#### Input material
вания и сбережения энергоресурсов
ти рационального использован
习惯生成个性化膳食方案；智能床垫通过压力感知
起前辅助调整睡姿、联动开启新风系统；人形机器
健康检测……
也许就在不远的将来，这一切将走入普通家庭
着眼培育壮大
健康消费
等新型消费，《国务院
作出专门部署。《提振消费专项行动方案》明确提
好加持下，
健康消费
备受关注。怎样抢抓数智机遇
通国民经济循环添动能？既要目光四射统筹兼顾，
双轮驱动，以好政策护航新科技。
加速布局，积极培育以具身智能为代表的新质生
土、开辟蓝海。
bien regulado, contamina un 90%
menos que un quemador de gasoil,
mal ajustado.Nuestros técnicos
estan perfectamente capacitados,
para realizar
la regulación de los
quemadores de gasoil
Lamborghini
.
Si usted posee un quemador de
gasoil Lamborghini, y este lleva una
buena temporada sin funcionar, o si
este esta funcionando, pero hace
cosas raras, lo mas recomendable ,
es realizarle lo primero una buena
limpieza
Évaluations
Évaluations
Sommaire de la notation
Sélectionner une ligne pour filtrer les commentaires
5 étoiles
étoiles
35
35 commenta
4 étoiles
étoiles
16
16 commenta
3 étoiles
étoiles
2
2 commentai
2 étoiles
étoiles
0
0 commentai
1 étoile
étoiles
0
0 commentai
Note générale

* * *

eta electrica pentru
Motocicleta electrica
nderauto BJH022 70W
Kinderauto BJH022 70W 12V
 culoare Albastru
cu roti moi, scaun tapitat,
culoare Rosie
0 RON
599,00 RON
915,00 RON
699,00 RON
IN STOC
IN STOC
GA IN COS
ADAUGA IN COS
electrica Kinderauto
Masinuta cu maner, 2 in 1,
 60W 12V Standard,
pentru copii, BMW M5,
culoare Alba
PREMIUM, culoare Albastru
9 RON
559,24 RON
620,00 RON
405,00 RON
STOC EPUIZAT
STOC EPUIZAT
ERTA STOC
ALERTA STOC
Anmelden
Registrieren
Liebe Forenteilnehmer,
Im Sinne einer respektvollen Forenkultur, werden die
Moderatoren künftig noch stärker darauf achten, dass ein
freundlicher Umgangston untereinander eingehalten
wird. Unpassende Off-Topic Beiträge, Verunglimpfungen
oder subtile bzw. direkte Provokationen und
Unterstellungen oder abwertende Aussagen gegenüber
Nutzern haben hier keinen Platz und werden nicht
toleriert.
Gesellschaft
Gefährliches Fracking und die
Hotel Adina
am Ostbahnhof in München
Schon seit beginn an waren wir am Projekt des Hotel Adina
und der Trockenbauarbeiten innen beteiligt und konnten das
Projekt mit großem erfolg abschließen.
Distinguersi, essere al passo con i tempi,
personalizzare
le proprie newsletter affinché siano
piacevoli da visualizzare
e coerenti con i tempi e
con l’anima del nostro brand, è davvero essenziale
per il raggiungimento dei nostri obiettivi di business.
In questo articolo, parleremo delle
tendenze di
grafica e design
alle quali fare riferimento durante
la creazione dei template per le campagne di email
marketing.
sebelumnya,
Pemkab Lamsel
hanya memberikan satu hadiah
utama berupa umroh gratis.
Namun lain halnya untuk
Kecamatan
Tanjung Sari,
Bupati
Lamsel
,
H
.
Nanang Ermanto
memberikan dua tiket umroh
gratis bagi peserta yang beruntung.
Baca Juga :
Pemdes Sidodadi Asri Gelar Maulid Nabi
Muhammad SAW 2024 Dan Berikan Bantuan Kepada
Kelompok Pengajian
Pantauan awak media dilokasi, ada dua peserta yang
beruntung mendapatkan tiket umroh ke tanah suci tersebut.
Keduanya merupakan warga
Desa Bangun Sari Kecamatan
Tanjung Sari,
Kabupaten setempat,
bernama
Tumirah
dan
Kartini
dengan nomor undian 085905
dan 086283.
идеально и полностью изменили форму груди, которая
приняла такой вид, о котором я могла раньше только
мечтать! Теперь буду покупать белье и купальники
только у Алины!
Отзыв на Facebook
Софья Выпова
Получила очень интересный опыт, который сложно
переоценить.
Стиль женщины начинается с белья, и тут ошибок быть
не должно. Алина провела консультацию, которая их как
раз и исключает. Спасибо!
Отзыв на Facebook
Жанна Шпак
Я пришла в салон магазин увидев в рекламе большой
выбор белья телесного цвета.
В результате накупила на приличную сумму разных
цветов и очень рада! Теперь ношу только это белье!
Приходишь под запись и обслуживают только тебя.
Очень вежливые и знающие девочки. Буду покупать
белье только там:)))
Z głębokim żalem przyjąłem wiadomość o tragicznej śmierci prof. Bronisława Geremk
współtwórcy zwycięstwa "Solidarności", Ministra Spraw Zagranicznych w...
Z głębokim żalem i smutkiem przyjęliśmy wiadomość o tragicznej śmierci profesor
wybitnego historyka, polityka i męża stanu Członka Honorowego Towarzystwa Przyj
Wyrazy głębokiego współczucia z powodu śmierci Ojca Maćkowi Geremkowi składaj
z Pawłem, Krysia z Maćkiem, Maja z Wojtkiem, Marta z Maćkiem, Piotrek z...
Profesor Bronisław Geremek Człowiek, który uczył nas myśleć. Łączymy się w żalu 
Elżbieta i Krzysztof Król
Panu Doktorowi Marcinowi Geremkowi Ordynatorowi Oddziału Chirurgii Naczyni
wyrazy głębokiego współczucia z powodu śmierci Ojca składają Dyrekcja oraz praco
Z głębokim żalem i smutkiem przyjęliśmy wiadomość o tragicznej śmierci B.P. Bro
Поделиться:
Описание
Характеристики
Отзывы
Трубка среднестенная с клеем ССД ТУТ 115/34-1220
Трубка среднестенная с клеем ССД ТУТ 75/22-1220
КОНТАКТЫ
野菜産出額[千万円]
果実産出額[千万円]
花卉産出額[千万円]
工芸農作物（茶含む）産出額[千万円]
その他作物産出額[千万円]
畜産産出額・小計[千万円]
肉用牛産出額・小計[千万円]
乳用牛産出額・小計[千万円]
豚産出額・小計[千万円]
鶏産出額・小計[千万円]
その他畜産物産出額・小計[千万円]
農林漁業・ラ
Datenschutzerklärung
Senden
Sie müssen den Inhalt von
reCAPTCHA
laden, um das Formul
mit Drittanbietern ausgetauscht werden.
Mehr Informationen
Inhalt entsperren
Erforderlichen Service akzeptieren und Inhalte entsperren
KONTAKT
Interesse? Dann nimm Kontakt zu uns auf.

#### Directions for this task
Could you output, as a JSON list of strings with one string per line and blank lines omitted, the lines between the one holding "вания и сбережения энергоресурсов" and the one holding "加速布局，积极培育以具身智能为代表的新质生", inclusive?

#### Solution to this exercise
[
  "вания и сбережения энергоресурсов",
  "ти рационального использован",
  "习惯生成个性化膳食方案；智能床垫通过压力感知",
  "起前辅助调整睡姿、联动开启新风系统；人形机器",
  "健康检测……",
  "也许就在不远的将来，这一切将走入普通家庭",
  "着眼培育壮大",
  "健康消费",
  "等新型消费，《国务院",
  "作出专门部署。《提振消费专项行动方案》明确提",
  "好加持下，",
  "健康消费",
  "备受关注。怎样抢抓数智机遇",
  "通国民经济循环添动能？既要目光四射统筹兼顾，",
  "双轮驱动，以好政策护航新科技。",
  "加速布局，积极培育以具身智能为代表的新质生"
]